Я открыл клетку, выпустил на прогулку Чарли и засыпал ему корма до воскресного вечера, когда мы с Кэти предполагали вернуться в Лондон. Чарли полетал вдоль стен, задевая крыльями морские карты и голландские гравюры в черных рамках, присел на старый секретер, где иногда отлично писались толковейшие информационные сообщения, пропорхал над тахтой в форме ладьи, сел мне на плечо, крутя головкой и рассматривая благородный антиквариат, и перепрыгнул на массивную бронзовую пепельницу, стоящую в углу на длинной ножке и приобретенную за бесценок у итальянского матроса в марсельском кабаке, – Марсель всегда приносил мне счастье, еще когда я сидел на коленях у девятиклассницы, которая, кроме “Джона Грея”, прекрасно пела “Шумит ночной Марсель в притоне «Трех бродяг», матросы пьют там эль, а девушки с мужчинами жуют табак”.
Время летело быстро, я не чувствовал ни напряженности, ни растерянности – именно за это качество и ценили Алекса – пусть пижон, алкаш и мандражит накануне, но в трудную минуту, когда призовет набат, умеет зажать нервы в кулак и действовать четко и точно, словно робот, – шагай вперед, веселый робот, гудит труба, неровен шаг, но воздух раскаленный легок, и старый марш звенит в ушах!
Я собрал кейс, сунул туда пару лосьонов, магнитофон, аэрозоль с дарами химии, “беретту” с глушителем и ровно в 12.00 вышел из квартиры. Внизу я вспомнил, что забыл присесть на дорогу, вернулся обратно и плюхнулся на тахту, горько сожалея, что нет истинной веры ни в Бога, ни в черта, ни в святого духа, ни в свою жуткую фортуну, пролетающую расплавленной звездой [77] между туч, где вьются бесы и невидимкою луна. Тут мне пришло в голову, что возвращаться домой так же плохо, как и не приседать, но я честно отсидел одну минуту, подошел к клетке и постучал пальцем по железу.
– Comment sa va, mon vieux? [78] – спросил я, щедро расходуя свой французский багаж.
– Dans la vie sexuelle, mon vieux? – ответил Чарли невпопад, что в полном виде означало: “Что нового в твоей сексуальной жизни, старик?” – эту фразу я репетировал с птицей добрый месяц, не жалея ни времени, ни сил.
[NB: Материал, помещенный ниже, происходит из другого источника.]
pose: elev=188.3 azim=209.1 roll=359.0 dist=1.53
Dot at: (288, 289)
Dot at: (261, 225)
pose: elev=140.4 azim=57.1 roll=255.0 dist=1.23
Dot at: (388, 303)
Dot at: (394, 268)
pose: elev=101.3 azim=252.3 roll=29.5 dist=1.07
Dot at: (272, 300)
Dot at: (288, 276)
– Rien [79] , – сказал я, грустно сознавая всю пустоту своего шпионского существования.
– Пшэл в дупу! [80] – вдруг зашипел Чарли по-польски и захохотал дробным, скрипучим тенорком.
Куплен он был на рынке у старого шляхтича (в Лондоне после разделов Польши хватало эмигрантов), который, видимо, не отличался хорошим воспитанием и не скрывал своих чувств в присутствии птицы.
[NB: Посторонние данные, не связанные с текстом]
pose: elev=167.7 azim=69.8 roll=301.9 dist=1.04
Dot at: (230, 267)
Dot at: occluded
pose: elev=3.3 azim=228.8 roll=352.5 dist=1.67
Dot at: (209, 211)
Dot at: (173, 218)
Я уже собрался уходить, когда раздался звонок в дверь. Пред моими очами стояла милая пара, которую я меньше всего хотел бы видеть в эти роковые минуты: Генри в черном пальто и котелке (вылитый сэр Уинстон, не хватало лишь сигары, торчащей из скуластого рта) и весьма стройная молодящаяся дама с припухлыми губами и глазами, светившимися, как два голубых карбункула.